The scarring from the COVID-19 pandemic coupled with the impact of the Russia-Ukraine war on an already fragile global supply chain, commodity prices, global inflation and interest rates as well as the tight financing conditions rendered the assumptions that underpinned the nation’s macroeconomic framework of the 2022 Budget obsolete and irrelevant. Global inflation skyrocketed to a 40-year high, with US inflation scaling up from 5.4% in June 2021 to 9.1% in June 2022. This was predominantly tackled by the Fed’s decision to introduce monetary policy tightening making it very difficult to tame inflation in both developed and developing countries – and Ghana was not spared.

By the first half of the year, the Black Star’s inflation had more than doubled – from 13.9% in January to 29.8% in June; the cedi had lost more than 20% of its value to the American ‘green back’ and was tagged as one of the worst performing currencies against the on the dollar on the global front.

The nation’s fiscal deficit was 5.7% of GDP for the first half of 2022 compared to the target of 3.9%, Monetary Policy Rate was hiked by 450 basis points between March and May 2022 from 14.5% to 19%; real GDP grew by 3.3% at the end of the first quarter of 2022 compared to 3.6% same period in 2021, and debt to GDP ratio was nearing 80%, attracting more downgrades from international credit ratings agencies such as Fitch, Moody’s and S&P.

The fall in international reserves was the last straw that broke the camel’s back – Gross International Reserves was pegged at US$7.7 billion (3.4 months of import cover at the end of June 2022, compared to US$9.7 billion (4.3 months of import cover at the end of December 2021) putting the cedi in a very forlorn position.

The month of July became a big turning point for the government as it finally ate a humble pie by deciding to seek an IMF bailout package after months of playing hide and seek. The Finance Minister was also in parliament to announce a revision of all macroeconomic targets for the 2022 fiscal year:

  • Overall Real GDP Growth rate of 5.8% was revised down to 3.7%
  • Non-Oil Real GDP Growth rate of 4.3% down from 5.9%
  • End-period headline inflation of 28.5%, up from 8%
  • Overall fiscal deficit of 6.6% of GDP down from 7.4%
  • Primary surplus of 0.4% of  GDP up from a surplus of 0.1% of GDP and;
  • Gross International Reserves sufficient to cover at least three and half months of imports of goods and services.

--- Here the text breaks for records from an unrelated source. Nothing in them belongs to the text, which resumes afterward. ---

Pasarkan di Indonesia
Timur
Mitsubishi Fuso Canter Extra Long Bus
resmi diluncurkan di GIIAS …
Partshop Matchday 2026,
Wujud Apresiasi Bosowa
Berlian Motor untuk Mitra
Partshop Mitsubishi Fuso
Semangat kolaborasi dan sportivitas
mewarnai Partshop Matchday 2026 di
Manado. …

Ghana’s economy lost its anchor days after these revisions were announced. The country suffered at least seven downgrades and revisions and lost complete access to the Eurobond market. Foreign investors began dumping the country’s long-term sovereign bonds, revenues targets were missed and default was next for both external and domestic creditors.

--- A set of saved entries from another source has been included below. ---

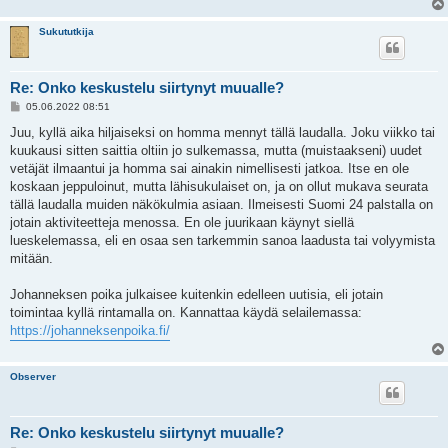
Sukututkija
Re: Onko keskustelu siirtynyt muualle?
V
05.06.2022 08:51
i
e
Juu, kyllä aika hiljaiseksi on homma mennyt tällä laudalla. Joku viikko tai
s
kuukausi sitten saittia oltiin jo sulkemassa, mutta (muistaakseni) uudet
t
i
vetäjät ilmaantui ja homma sai ainakin nimellisesti jatkoa. Itse en ole
koskaan jeppuloinut, mutta lähisukulaiset on, ja on ollut mukava seurata
tällä laudalla muiden näkökulmia asiaan. Ilmeisesti Suomi 24 palstalla on
jotain aktiviteetteja menossa. En ole juurikaan käynyt siellä
lueskelemassa, eli en osaa sen tarkemmin sanoa laadusta tai volyymista
mitään.
Johanneksen poika julkaisee kuitenkin edelleen uutisia, eli jotain
toimintaa kyllä rintamalla on. Kannattaa käydä selailemassa:
https://johanneksenpoika.fi/
Observer
Re: Onko keskustelu siirtynyt muualle?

The IMF cut Ghana’s growth rate for 2022 to 3.6%, from the earlier 5.2%. It, therefore, did not come as a surprise when AfDB disclosed that the West African nation’s economy expanded by 3.6% at the end of 2022, from 5.4% in 2021.

Data put out by the Ghana Statistical Service (GSS) showed the third quarter of 2022 saw the slowest economic growth in Ghana in the past two years, with a growth rate of 2.9%.  This was less than the GDP of 4.7% that was registered in the second quarter of 2022. The 0.9% increase in the industry sector had a significant negative influence on the overall growth rate. The largest expansion was reported by agriculture, with 4.6%, while the services sector had a growth of 3.9%.

Despite this slower growth, the country’s economic outlook remains positive, with expectations of a rebound in the coming years– riding on the back of a $3 billion bailout package from the IMF. The government has also implemented various measures to address the imbalances and boost economic growth in 2023, including fiscal consolidation, monetary policy tightening, and structural reforms.

The African Development Bank (AfDB) is projecting a 3.3% expansion of the Ghanaian economy in 2023 and this is higher than the Government of Ghana’s forecast of 2.8% in 2023, the World Bank’s 2.7%, and the International Monetary Fund’s 2.8%. But for an economy that grew by 7% on average between 2017 and 2019, the AfDB’s report serves as a reminder of the current economic turbulence, and a great lesson to other Sub-Saharan economies whose economic growths are directly tied to unstable booms in the commodity market.